Age, anatomical features, location, habitat,.... IF evolution is true and IF land animals evolved from "fish",
then we should be able to find animals of such age, with such anatomical features (= mixture of "fish" and tetrapod traits) in such location in such a habitat.
They then looked at geological maps from earth's history, looked up where rocks of such an environment of such age were exposed, went there, started digging and there it was: tiktaalik.
How come they were able to make such accurate predictions based on this theory, if the theory is false?
Tiktaalik being a transitional between fish and tetrapods is not some ad-hoc-after-the-fact explanation.
It was a find that was done
by prediction
That the predicted fossil was found IS the backup
You'd have to do better imo than saying, Look! there is a real-time item of evidence that PROVES fish evolved to humans.
That fish and humans share ancestors is proven through comparative genomics.
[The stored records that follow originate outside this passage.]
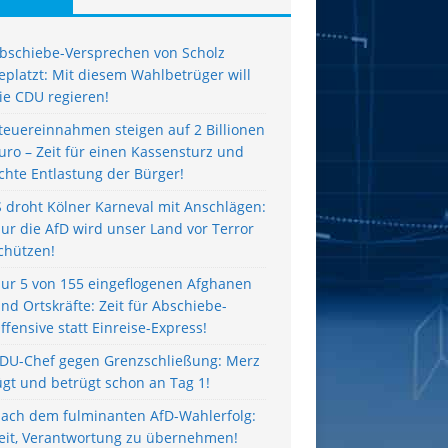
bschiebe-Versprechen von Scholz
eplatzt: Mit diesem Wahlbetrüger will
ie CDU regieren!
teuereinnahmen steigen auf 2 Billionen
uro – Zeit für einen Kassensturz und
chte Entlastung der Bürger!
S droht Kölner Karneval mit Anschlägen:
ur die AfD wird unser Land vor Terror
chützen!
ur 5 von 155 eingeflogenen Afghanen
ind Ortskräfte: Zeit für Abschiebe-
ffensive statt Einreise-Express!
DU-Chef gegen Grenzschließung: Merz
ügt und betrügt schon an Tag 1!
ach dem fulminanten AfD-Wahlerfolg:
eit, Verantwortung zu übernehmen!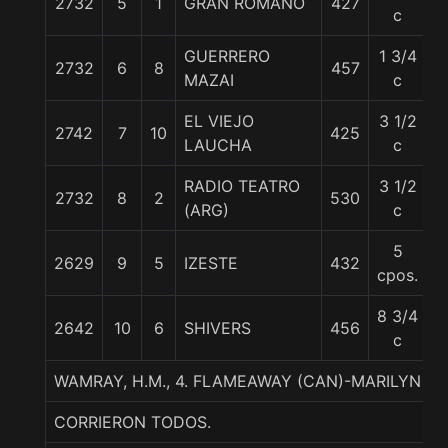
2732
5
1
GRAN ROMANO
427
5
c
GUERRERO
1 3/4
2732
6
8
457
5
MAZAI
c
EL VIEJO
3 1/2
2742
7
10
425
5
LAUCHA
c
RADIO TEATRO
3 1/2
2732
8
2
530
5
(ARG)
c
5
2629
9
5
IZESTE
432
5
cpos.
8 3/4
2642
10
6
SHIVERS
456
5
c
WAMRAY, H.M., 4. FLAMEAWAY (CAN)-MARILYN 
CORRIERON TODOS.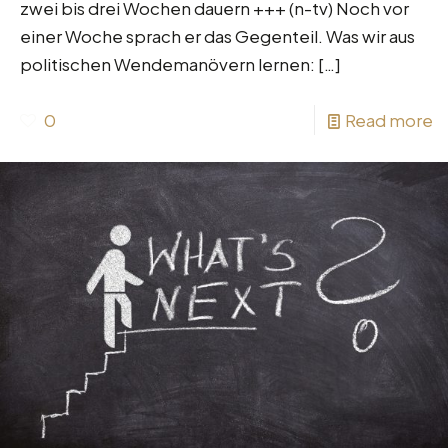
zwei bis drei Wochen dauern +++ (n-tv) Noch vor
einer Woche sprach er das Gegenteil. Was wir aus
politischen Wendemanövern lernen:
[…]
0
Read more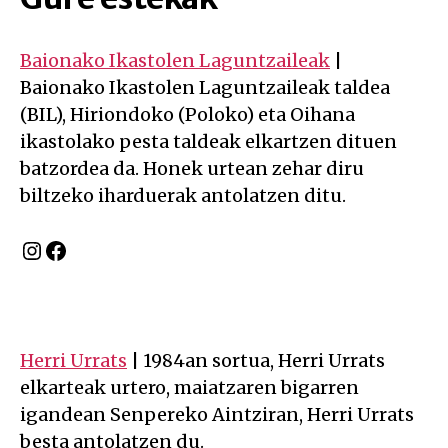
Baionako Ikastolen Laguntzaileak
|
Baionako Ikastolen Laguntzaileak taldea
(BIL), Hiriondoko (Poloko) eta Oihana
ikastolako pesta taldeak elkartzen dituen
batzordea da. Honek urtean zehar diru
biltzeko iharduerak antolatzen ditu.
Instagram
Facebook
Herri Urrats
| 1984an sortua, Herri Urrats
elkarteak urtero, maiatzaren bigarren
igandean Senpereko Aintziran, Herri Urrats
besta antolatzen du.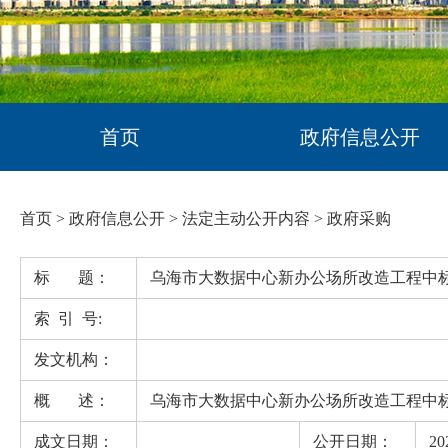
首页
政府信息公开
首页
>
政府信息公开
>
法定主动公开内容
>
政府采购
标 题：
乌海市大数据中心新办公场所改造工程中
索 引 号:
发文机构：
概 述：
乌海市大数据中心新办公场所改造工程中
成文日期：
公开日期：
20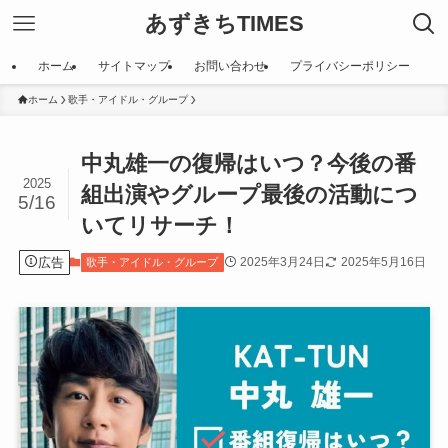
あずきちTIMES
ホーム
サイトマップ
お問い合わせ
プライバシーポリシー
ホーム
歌手・アイドル・グループ
中丸雄一の復帰はいつ？今後の番
2025
組出演やグループ最後の活動につ
5/16
いてリサーチ！
広告
2025年3月24日
2025年5月16日
歌手・アイドル・グループ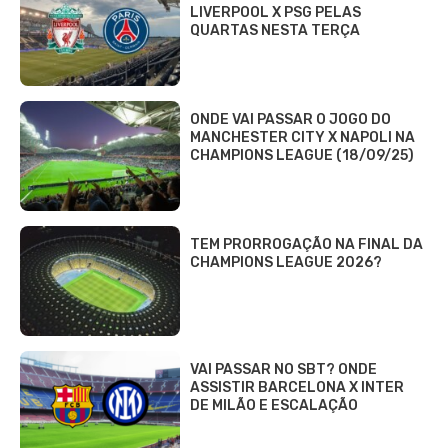
LIVERPOOL X PSG PELAS
QUARTAS NESTA TERÇA
ONDE VAI PASSAR O JOGO DO
MANCHESTER CITY X NAPOLI NA
CHAMPIONS LEAGUE (18/09/25)
TEM PRORROGAÇÃO NA FINAL DA
CHAMPIONS LEAGUE 2026?
VAI PASSAR NO SBT? ONDE
ASSISTIR BARCELONA X INTER
DE MILÃO E ESCALAÇÃO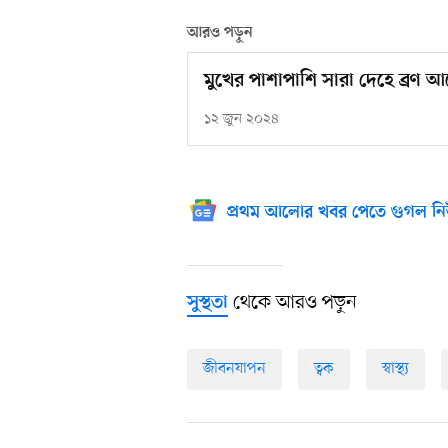
আরও পড়ুন
মুখের পাশাপাশি সারা দেহে ব্রণ 
১২ জুন ২০২৪
প্রথম আলোর খবর পেতে গুগল নি
থেকে আরও পড়ুন
সুস্থতা
জীবনযাপন
ত্বক
স্বাস্থ্য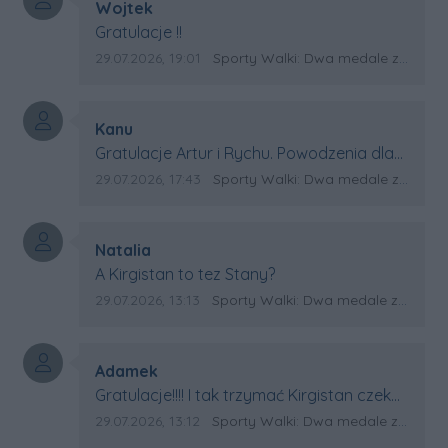
Autor komentarza:
Wojtek
Treść komentarza:
Gratulacje !!
Data dodania komentarza:
Źródło komentarza:
29.07.2026, 19:01
Sporty Walki: Dwa medale za oceanem
Autor komentarza:
Kanu
Treść komentarza:
Gratulacje Artur i Rychu. Powodzenia dla
Kirgistanu.
Data dodania komentarza:
Źródło komentarza:
29.07.2026, 17:43
Sporty Walki: Dwa medale za oceanem
Autor komentarza:
Natalia
Treść komentarza:
A Kirgistan to tez Stany?
Data dodania komentarza:
Źródło komentarza:
29.07.2026, 13:13
Sporty Walki: Dwa medale za oceanem
Autor komentarza:
Adamek
Treść komentarza:
Gratulacje!!!! I tak trzymać Kirgistan czeka
na powtórkę z USA a może i złote medale.
Data dodania komentarza:
Źródło komentarza:
29.07.2026, 13:12
Sporty Walki: Dwa medale za oceanem
Trzymamy kciuki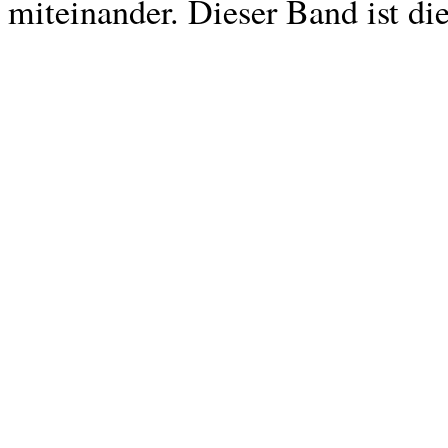
miteinander. Dieser Band ist die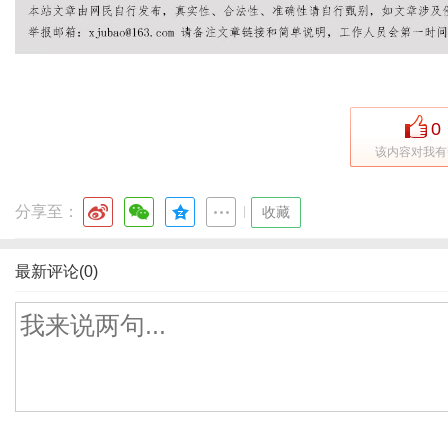
0
该内容对我有
分享至：
|
收藏
最新评论(0)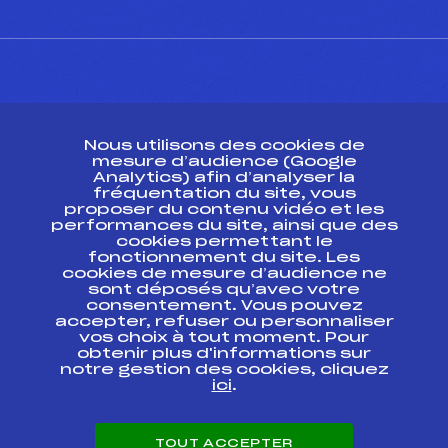
CONTACT
Nous utilisons des cookies de
ESPACE PRESSE
mesure d’audience (Google
Analytics) afin d’analyser la
fréquentation du site, vous
Ressources
proposer du contenu vidéo et les
performances du site, ainsi que des
Pass’Neige
cookies permettant le
Projet sportif fédéral
fonctionnement du site. Les
cookies de mesure d’audience ne
Projet de performance fédéral
sont déposés qu’avec votre
Antidopage
consentement. Vous pouvez
Pôle Développement, Formation, Suivi
accepter, refuser ou personnaliser
Scientifique
vos choix à tout moment. Pour
Listes ministérielles
obtenir plus d'informations sur
notre gestion des cookies, cliquez
Pôle vie de l’athlète
ici
.
Enseignement professionnel
Informatique et chronométrage
Circuits
TOUT ACCEPTER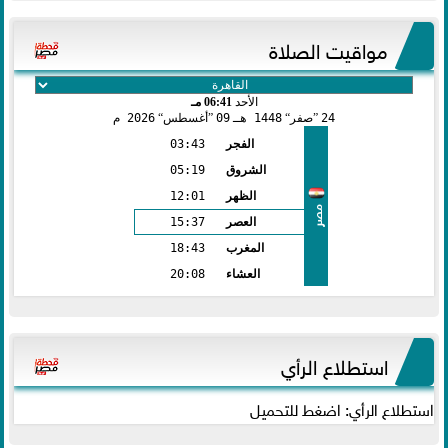
مواقيت الصلاة
الأحد
06:41 مـ
24
صفر
1448 هـ
09
أغسطس
2026 م
الفجر
03:43
الشروق
05:19
الظهر
12:01
مصر
العصر
15:37
المغرب
18:43
العشاء
20:08
استطلاع الرأي
استطلاع الرأي: اضغط للتحميل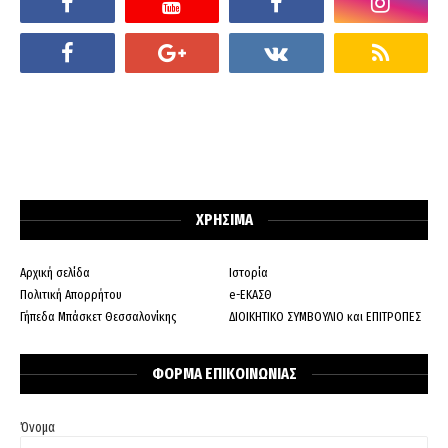
ΧΡΗΣΙΜΑ
Αρχική σελίδα
Ιστορία
Πολιτική Απορρήτου
e-ΕΚΑΣΘ
Γήπεδα Μπάσκετ Θεσσαλονίκης
ΔΙΟΙΚΗΤΙΚΟ ΣΥΜΒΟΥΛΙΟ και ΕΠΙΤΡΟΠΕΣ
ΦΟΡΜΑ ΕΠΙΚΟΙΝΩΝΙΑΣ
Όνομα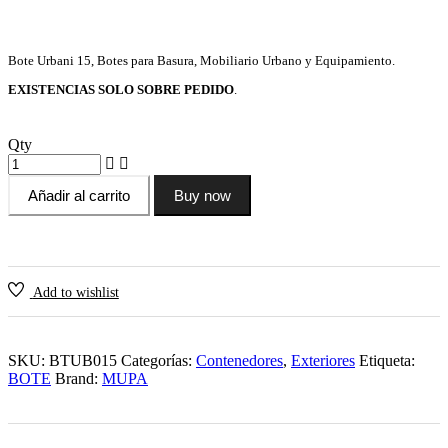
era:
es:
$12,940.96.
$10,440.00.
Bote Urbani 15, Botes para Basura, Mobiliario Urbano y Equipamiento.
EXISTENCIAS SOLO SOBRE PEDIDO
.
Qty
Añadir al carrito
Buy now
Add to wishlist
SKU:
BTUB015
Categorías:
Contenedores
,
Exteriores
Etiqueta:
BOTE
Brand:
MUPA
Phylogeny. We have been over this many times.
Species sharing ancestry is a genetic fact.
It may seem rational to say and believe it shows the stepping stone between water dwelling fish and land roving animals, but it is a fossil of an organism that had four appendages.
It also had thin ray bones, scales and gills like fish.
It also had sturdy wrist bones, neck, shoulders and thick ribs like a tetrapod.
It was, as they say, a fish-apod. Exact what a transitional is supposed to be: clearly exhibiting traits of both its ancestors as well as its descendants.
A tetrapod with fish features.
Or a fish with tetrapod features.
As predicted.
You may say it is proof (or demonstrates) of the theory, but that does not mean it is.
It is evidence of the theory.
When you have a theory and from that theory naturally flows specific predictions, then discoveries that match those predictions are evidence that support the theory.
Tiktaalik is clearly evidence in support of the theory, since its existence was a specific prediction. A
very specific prediction: age, location, habitat, anatomical features. And at the time the prediction was made,
no known fossils matched those specifications.
But as it turns out: the predictions were spot on. So yeah... not sure what else you want me to tell you....
Your argument against this seems to amount to nothing more or less then "
I don't believe it".
There is nothing to show from where it came and where the organism went (eventually evolved) to.
Again, it's a transitional between fish and tetrapods.
It has both fish as well as tetrapod features. That's what transitionals
are.
You want to believe it all happened by "natural occurrences"? That's obviously your choice.
We have a very well understood natural mechanism that accounts for all of this.
We have no reasons at all to include any non-natural mechanisms.
And the natural explanation makes predictions that turn out to be spot on (like tiktaalik), so yeah....
If you want to include non-natural mechanisms or factors, be my guest.
Name them, explain how they can be supported by independently verifiable evidence and demonstrate how they would need to be included and what problem they solve.
If you can't do such, then.... well.... I'll reject at face value without evidence that which is asserted without evidence.